start The data
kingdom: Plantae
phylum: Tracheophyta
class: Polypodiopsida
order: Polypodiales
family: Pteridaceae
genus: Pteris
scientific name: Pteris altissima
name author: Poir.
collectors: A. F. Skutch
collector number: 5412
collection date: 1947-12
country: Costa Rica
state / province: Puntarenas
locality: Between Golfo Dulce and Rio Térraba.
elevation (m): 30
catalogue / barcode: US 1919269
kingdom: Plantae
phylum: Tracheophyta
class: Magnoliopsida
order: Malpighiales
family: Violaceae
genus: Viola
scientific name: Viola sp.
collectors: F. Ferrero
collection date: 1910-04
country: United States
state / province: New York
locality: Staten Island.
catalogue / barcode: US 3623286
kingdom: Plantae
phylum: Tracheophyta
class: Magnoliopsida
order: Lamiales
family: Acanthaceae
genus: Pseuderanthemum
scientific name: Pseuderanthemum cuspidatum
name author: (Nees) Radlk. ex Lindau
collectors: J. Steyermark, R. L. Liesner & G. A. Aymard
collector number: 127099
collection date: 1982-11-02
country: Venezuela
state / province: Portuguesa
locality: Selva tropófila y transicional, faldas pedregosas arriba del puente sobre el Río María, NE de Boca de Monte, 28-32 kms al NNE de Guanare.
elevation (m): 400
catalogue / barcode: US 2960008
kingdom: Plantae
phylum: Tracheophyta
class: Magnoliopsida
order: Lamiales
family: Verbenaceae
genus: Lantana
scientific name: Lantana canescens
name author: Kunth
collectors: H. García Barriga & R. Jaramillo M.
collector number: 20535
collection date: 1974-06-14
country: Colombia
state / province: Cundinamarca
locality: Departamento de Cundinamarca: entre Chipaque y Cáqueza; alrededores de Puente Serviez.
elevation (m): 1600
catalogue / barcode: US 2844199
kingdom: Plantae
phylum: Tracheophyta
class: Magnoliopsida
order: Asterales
end The data
◆ Goal of the exercise ◆
Identify every line in the entries above that contains the string "catalogue", treating uppercase and lowercase letters as distinct, and copy each such line in full.

◆ Finished answer ◆
catalogue / barcode: US 1919269
catalogue / barcode: US 3623286
catalogue / barcode: US 2960008
catalogue / barcode: US 2844199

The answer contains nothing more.